*Questões sobre material*
**A.** Transcreva o trecho do texto sobre a venda de A Notícia que começa em "Quando os executivos" e segue até "Dia em Joinville.".
**B.** Traduza para o inglês esta frase do texto sobre a venda de A Notícia: "Na terceira e última reunião, em 23 de agosto, fez-se a negociação que levou ao contrato."
**C.** Indique se cada afirmação está de acordo com o texto sobre a venda de A Notícia, respondendo sim ou não e citando as palavras do texto que decidem a questão: (i) a primeira proposta da RBS foi de 30 milhões de reais; (ii) Thomazi já havia feito uma avaliação da empresa antes das reuniões; (iii) A Notícia tinha 437 empregados.

*Texto fornecido*
━━━━━━━━━━━━━━━━━━━━

Restou a venda. A Notícia ficou de apresentar, no encontro seguinte, um balanço da situação financeira da empresa. Na segunda reunião, em 15 de agosto, com a presença de técnicos de controladoria da RBS, foram discutidos, previamente, os números do jornal: faturamento, despesas, dimensionamento do contencioso cível e trabalhista. Fez-se um pré-contrato. O grupo enviou auditores a Joinville para, em poucos dias, conferir as informações. A RBS admitira assumir o contencioso trabalhista e cível do jornal – um montante inferior a 5 milhões de reais, grande parte já em depósitos judiciais. Só faltava, então, definir o valor da venda.

Quando os executivos da RBS apresentaram a possibilidade de compra de A Notícia, no primeiro encontro, Thomazi perguntou-se: "Quanto vale o jornal?" Como calcular o valor de um veículo que circulava há 83 anos, com circulação paga de 32 mil exemplares em 260 municípios, faturamento de 30,3 milhões de reais em 2005, 437 empregados e um título tradicional e de credibilidade?

"Eu não tinha a mínima idéia", conta Thomazi. "Nós não tínhamos nos preparado para vender a empresa. Não sabia nem o que podia valer. Nunca fizemos uma avaliação."

A referência veio precisamente de um telefonema para Marcello Petrelli, a noiva abandonada no altar da sociedade para o lançamento do Notícias do Dia em Joinville.

"Marcello, você, que é do ramo, tem uma idéia do que pode valer?"

"Olha, Thomazi, acho que um jornal como o teu vale, no mínimo, entre R$ 40 milhões e R$ 60 milhões."

"Não recebi pressão"

Na terceira e última reunião, em 23 de agosto, fez-se a negociação que levou ao contrato. A primeira proposta da RBS, de 30 milhões de reais, apresentada no encontro anterior, foi rejeitada. Amparado nas contas de Petrelli, Thomazi pediu o dobro.

"Foram feitas muitas propostas ao longo da conversa", resume, evasivo, o ex-dono de A Notícia. "Houve muitos momentos durante a mesma reunião."

O momento-chave foi um encontro a sós entre Thomazi e Nelson Sirotsky, solicitado por este. No diálogo, o presidente da RBS apresentou os planos do grupo para, caso a compra de A Notícia não se concretizasse, lançar um jornal concorrente em Joinville. O grupo teria capital para suportar a operação deficitária do veículo durante mais de uma década. A sede da RBS TV na região, recentemente reformada, estava pronta para abrigar a nova empresa. Cortês e elegante, Sirotsky deixou Thomazi encalacrado entre as possibilidades de vender o jornal de imediato, realizando retorno para os acionistas, ou manter A Notícia sob forte concorrência – e, talvez, ter de vendê-lo no futuro por uma ninharia.

━━━━━━━━━━━━━━━━━━━━

*Material extraído*

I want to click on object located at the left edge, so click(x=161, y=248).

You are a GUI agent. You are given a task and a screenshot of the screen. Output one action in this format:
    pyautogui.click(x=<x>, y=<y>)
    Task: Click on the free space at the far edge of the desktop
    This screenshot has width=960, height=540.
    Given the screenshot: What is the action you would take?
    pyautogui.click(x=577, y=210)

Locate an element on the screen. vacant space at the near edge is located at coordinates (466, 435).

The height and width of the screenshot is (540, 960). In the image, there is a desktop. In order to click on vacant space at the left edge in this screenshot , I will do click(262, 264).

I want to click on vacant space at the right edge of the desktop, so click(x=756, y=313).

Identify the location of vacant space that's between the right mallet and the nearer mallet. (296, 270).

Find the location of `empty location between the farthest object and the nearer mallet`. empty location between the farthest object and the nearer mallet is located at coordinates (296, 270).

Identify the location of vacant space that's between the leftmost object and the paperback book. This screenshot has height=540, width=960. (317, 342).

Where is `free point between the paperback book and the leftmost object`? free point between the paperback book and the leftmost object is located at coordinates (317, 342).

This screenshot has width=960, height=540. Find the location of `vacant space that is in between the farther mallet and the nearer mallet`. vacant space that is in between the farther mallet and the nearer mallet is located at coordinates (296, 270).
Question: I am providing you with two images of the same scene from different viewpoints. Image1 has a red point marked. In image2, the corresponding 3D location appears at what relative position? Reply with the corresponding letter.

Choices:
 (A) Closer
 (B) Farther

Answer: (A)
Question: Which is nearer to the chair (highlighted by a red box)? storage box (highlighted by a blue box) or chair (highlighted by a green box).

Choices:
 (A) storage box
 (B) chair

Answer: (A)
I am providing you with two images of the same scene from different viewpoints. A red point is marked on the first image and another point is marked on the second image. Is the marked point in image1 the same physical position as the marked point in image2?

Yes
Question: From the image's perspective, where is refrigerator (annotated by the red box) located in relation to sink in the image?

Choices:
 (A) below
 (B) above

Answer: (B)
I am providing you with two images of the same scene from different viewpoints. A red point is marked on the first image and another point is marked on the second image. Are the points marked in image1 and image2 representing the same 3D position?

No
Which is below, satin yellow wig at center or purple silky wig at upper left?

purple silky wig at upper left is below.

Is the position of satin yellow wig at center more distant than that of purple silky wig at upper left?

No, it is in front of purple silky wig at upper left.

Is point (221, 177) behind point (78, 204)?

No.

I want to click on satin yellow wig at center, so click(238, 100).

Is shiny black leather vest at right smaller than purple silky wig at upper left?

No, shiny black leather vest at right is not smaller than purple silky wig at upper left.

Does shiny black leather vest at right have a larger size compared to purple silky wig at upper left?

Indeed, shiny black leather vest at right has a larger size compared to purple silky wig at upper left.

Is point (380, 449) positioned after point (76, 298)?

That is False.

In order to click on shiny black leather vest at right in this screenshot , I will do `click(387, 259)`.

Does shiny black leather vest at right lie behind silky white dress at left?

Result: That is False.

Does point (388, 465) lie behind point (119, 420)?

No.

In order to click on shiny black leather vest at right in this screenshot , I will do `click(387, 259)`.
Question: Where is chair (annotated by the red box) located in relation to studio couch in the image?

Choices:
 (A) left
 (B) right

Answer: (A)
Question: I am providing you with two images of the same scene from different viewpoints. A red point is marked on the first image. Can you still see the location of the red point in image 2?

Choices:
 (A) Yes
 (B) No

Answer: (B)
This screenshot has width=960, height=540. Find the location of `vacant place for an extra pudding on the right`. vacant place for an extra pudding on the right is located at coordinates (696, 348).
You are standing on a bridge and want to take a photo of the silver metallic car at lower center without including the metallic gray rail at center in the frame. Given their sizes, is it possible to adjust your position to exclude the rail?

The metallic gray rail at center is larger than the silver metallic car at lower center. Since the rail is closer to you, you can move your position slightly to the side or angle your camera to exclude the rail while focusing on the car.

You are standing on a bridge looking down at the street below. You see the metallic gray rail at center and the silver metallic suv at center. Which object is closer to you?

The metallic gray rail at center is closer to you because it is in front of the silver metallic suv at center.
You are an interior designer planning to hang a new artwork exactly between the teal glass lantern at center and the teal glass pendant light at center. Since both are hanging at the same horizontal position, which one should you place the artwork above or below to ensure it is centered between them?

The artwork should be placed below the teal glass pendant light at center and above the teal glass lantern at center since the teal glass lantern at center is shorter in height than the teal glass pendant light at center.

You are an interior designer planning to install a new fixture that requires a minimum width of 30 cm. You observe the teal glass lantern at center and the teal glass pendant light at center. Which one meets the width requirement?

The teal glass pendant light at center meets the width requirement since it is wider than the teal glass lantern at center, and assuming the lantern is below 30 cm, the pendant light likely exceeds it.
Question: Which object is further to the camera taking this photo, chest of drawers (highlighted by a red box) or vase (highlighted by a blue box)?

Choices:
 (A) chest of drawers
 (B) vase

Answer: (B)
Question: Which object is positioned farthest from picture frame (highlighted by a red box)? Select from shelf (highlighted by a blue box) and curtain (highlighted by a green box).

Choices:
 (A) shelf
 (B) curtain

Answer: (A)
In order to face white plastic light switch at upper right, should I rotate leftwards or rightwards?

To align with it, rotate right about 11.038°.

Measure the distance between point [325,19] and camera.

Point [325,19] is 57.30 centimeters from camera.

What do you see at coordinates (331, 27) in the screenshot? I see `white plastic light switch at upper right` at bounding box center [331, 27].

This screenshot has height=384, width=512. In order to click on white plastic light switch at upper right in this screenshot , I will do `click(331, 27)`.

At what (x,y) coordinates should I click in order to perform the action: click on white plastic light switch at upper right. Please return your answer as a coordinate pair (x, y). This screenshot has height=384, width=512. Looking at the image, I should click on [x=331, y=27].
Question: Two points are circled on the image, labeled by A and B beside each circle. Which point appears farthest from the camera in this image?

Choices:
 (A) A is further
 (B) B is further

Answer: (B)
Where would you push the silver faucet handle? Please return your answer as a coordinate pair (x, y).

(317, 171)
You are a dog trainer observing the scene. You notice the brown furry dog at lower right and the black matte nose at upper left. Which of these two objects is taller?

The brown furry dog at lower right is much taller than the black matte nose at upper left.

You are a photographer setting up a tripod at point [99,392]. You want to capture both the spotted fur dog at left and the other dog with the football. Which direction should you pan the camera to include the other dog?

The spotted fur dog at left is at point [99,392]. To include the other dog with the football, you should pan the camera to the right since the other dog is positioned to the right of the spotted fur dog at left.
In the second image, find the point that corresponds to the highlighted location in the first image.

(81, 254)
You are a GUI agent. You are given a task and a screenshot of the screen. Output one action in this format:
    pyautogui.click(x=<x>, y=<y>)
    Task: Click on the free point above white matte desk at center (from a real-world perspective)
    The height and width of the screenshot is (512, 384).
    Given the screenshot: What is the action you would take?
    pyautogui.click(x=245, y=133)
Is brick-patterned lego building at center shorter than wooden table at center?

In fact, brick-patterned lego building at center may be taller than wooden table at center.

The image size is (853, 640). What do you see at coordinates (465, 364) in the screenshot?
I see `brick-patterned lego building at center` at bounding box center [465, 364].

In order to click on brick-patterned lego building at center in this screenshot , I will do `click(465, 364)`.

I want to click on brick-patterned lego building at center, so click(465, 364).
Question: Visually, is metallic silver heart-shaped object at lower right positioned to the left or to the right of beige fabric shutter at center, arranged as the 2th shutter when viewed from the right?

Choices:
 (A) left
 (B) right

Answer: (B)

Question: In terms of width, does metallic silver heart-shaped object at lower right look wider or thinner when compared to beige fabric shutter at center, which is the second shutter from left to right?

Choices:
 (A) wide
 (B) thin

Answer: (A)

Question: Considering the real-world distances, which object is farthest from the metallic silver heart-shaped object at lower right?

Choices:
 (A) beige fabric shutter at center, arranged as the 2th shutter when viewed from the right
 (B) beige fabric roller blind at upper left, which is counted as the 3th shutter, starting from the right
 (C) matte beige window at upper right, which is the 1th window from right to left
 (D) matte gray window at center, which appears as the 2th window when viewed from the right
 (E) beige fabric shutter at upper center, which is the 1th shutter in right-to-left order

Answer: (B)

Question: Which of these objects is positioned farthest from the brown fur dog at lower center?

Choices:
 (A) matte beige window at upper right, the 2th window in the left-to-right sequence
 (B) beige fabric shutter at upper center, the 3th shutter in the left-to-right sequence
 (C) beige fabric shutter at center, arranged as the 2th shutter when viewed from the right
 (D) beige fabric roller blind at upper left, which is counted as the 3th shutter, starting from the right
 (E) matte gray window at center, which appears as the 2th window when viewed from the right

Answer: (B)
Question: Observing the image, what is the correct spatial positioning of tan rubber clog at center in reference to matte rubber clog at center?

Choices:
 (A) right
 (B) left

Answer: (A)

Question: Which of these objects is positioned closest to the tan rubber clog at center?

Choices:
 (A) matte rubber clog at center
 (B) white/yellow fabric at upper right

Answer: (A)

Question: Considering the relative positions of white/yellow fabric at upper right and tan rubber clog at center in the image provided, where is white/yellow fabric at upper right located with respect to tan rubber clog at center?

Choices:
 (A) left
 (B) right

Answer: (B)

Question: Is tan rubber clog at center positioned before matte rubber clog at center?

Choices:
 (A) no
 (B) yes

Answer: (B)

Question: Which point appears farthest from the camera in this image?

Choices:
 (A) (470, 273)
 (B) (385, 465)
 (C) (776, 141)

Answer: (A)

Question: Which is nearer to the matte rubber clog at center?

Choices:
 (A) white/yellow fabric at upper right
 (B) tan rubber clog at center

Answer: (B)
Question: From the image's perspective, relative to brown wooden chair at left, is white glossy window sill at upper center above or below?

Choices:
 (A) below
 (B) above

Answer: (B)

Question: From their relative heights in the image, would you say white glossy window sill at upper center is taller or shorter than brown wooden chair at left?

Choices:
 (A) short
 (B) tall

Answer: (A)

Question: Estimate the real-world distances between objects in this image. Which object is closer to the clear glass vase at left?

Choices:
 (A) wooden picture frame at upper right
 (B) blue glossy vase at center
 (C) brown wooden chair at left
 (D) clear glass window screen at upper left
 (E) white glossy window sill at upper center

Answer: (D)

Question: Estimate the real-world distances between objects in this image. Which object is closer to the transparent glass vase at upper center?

━━━━━━━━━━━━━━━━━━━━

*Respostas do exercício*
**A.**
Quando os executivos da RBS apresentaram a possibilidade de compra de A Notícia, no primeiro encontro, Thomazi perguntou-se: "Quanto vale o jornal?" Como calcular o valor de um veículo que circulava há 83 anos, com circulação paga de 32 mil exemplares em 260 municípios, faturamento de 30,3 milhões de reais em 2005, 437 empregados e um título tradicional e de credibilidade?

"Eu não tinha a mínima idéia", conta Thomazi. "Nós não tínhamos nos preparado para vender a empresa. Não sabia nem o que podia valer. Nunca fizemos uma avaliação."

A referência veio precisamente de um telefonema para Marcello Petrelli, a noiva abandonada no altar da sociedade para o lançamento do Notícias do Dia em Joinville.

**B.** At the third and final meeting, on August 23, the negotiation that led to the contract took place.

**C.**
(i) Sim: "A primeira proposta da RBS, de 30 milhões de reais, apresentada no encontro anterior, foi rejeitada."
(ii) Não: "Nunca fizemos uma avaliação."
(iii) Sim: "437 empregados"